Società | kalašnikov&valeriana

Zwangsheirat

Am Internationalen Tag der Frau: „Libere. Il nostro No ai matrimoni forzati”
matrimonio_forzato.jpg
Foto: Wikipedia

Am 08.03. wird in Bozen ein Phänomen thematisiert, das in Italien immer noch zu wenig Aufmerksamkeit erfährt: die Zwangsheirat.

Die Zwangsehe oder Zwangsheirat ist eine Ehe, in der eine oder beide beteiligten Personen, Kinder oder Erwachsene, gegen ihren Willen verheiratet werden. Die Vereinten Nationen schätzen, dass weltweit mindestens 12 Millionen Mädchen jedes Jahr zwangsverheiratet werden, in vielen Teilen der Welt. Auch in Italien (und in Südtirol) ist Zwangsheirat eine Realität, wenn auch entsprechende Daten aufgrund der großen Dunkelziffer fehlen. Es ist ein Phänomen, das viele „unsichtbare“ Fälle betrifft, denn darüber gesprochen wird nur, wenn ein Mädchen ermordet wird. Martina Castigliani, Autorin des Buches “Libere. Il nostro No ai matrimoni forzati“, meint dazu: “Siamo andate avanti perché siamo convinte che in Italia manchi un dibattito costruttivo sui matrimoni forzati, così come non è mai stata fatta una campagna di prevenzione nazionale. Chi ci governa, nonostante le promesse sbandierate ogni volta che muore una ragazza, si limita alla repressione dei singoli reati.“

Zwangsheirat bedeutet, dass ein Mädchen seiner Chancen auf ein selbstbestimmtes Leben beraubt wird. So geht Zwangsheirat meist mit dem Ende ihrer Schuldbildung einher. Stattdessen gebären diese Mädchen oft schon in sehr jungem Alter wiederum Kinder. Ein Ausbrechen aus diesem Teufelskreis der Abhängigkeit und Benachteiligung innerhalb einer Zwangsehe ist für junge Frauen und Mädchen ohne Hilfe von außen in der Regel nicht möglich und lebensgefährlich.

Deshalb haben sich verschiedene Organisationen aktiviert, um von Zwangsheirat Betroffene zu unterstützen. In Italien gilt der Verein Trama di Terre als Experte zu dem Thema und hat die entsprechenden Leitlinien erarbeitet und veröffentlicht. Er bietet seit 2009 zahlreiche Dienstleistungen wie Beratungsgespräche, Rechtsberatung, ein Netzwerk zur Gewährleistung der Sicherheit betroffener Frauen (in enger Zusammenarbeit mit Sozialdiensten, Ordnungskräften, Schulen und Kontaktstellen gegen Gewalt) bis hin zur Unterstützung bei der Verwirklichung eines neuen Lebensprojektes.
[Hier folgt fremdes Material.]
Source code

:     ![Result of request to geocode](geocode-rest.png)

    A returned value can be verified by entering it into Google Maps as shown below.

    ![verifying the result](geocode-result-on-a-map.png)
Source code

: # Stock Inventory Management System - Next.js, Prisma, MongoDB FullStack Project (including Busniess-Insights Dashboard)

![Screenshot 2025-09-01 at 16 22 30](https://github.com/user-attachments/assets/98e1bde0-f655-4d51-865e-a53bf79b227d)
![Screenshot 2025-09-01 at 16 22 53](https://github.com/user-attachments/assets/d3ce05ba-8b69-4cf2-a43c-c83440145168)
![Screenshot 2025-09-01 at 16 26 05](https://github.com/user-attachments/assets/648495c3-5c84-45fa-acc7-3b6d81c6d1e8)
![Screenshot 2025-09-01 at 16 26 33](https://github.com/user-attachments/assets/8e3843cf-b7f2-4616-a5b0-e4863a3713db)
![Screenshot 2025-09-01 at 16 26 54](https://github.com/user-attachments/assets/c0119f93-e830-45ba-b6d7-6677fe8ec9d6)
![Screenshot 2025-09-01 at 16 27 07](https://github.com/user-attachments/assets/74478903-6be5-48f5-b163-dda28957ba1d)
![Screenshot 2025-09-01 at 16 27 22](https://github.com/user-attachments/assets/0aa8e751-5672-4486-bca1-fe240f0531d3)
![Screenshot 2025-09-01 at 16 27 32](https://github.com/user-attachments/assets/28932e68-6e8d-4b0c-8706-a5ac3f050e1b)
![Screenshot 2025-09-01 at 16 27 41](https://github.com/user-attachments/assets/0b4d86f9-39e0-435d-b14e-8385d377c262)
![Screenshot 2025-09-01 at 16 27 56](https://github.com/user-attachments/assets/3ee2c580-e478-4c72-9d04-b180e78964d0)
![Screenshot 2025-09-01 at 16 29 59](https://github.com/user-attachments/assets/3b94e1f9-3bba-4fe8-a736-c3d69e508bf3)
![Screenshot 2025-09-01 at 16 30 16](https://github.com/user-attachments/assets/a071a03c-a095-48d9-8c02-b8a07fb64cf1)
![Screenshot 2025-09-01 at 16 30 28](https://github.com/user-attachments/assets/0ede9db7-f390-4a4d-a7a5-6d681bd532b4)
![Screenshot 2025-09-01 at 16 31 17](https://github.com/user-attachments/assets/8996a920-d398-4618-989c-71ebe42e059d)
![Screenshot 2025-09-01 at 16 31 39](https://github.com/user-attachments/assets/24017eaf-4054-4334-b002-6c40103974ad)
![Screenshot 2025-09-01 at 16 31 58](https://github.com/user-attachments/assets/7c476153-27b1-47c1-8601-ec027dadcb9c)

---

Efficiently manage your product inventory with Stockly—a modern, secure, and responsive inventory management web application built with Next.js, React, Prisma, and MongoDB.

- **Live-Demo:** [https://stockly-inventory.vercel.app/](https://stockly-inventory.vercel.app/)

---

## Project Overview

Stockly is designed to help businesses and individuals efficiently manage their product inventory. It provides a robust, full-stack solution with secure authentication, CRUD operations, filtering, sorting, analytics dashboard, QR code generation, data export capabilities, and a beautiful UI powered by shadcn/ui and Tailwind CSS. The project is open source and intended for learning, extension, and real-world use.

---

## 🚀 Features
Der Verein führt ein geschütztes Haus für junge Frauen, die sich einer Zwangsheirat entziehen. Ein weiterer Schwerpunkt sind Information, Prävention und Bewusstseinsbildung, z.B. durch das Buch „Libere. Il nostro No ai matrimoni forzati” (PaperFIRST, 2022).

“Se si parla del tema è solo per stigmatizzare altre culture, spaccare schieramenti e animare talk show. A nessuno sembra interessare che ci siano giovani donne che subiscono violenze. A noi, invece, è l’unica cosa che importa“, so Castigliani. Fatima, Yasmine, Zoya, Khadija und X erzählen sich darin. Fünf junge Frauen, die beschlossen haben, gegen ihre Zwangsheirat zu rebellieren. Für ihre Freiheit haben sie auf alles verzichtet: Sie sind von zu Hause geflüchtet, haben die Beziehung zur Familie unterbrochen, mussten ihre Identität wechseln. Ihre Weigerung wurde nie akzeptiert, und seitdem sind sie in Lebensgefahr. Trotzdem erzählen sie ihre Geschichten: “Per le altre, perché devono sapere che si può fare. Per tutte le altre che ancora non sanno di poter essere Libere.”

„Libere. Il nostro No ai matrimoni forzati” wird am Internationalen Tag der Frau am Mittwoch, 8. März um 18 Uhr im Filmclub Bozen vorgestellt, im Dialog mit der Autorin Martina Castigliani und mit der Aktivistin Tiziana Dal Pra, auch Gründerin von Trama di Terre. Der Buchvorstellung folgt um 20 Uhr der Doku-Film „Sonita”: die Geschichte von Sonita Alizadeh, einer jungen afghanischen Frau auf der Flucht in den Iran, die von einer Zukunft als Rapperin träumt. Noch eine Geschichte einer mutigen Frau, die auf dem Weg ist, Missstände zu verändern. Eine Einladung an alle.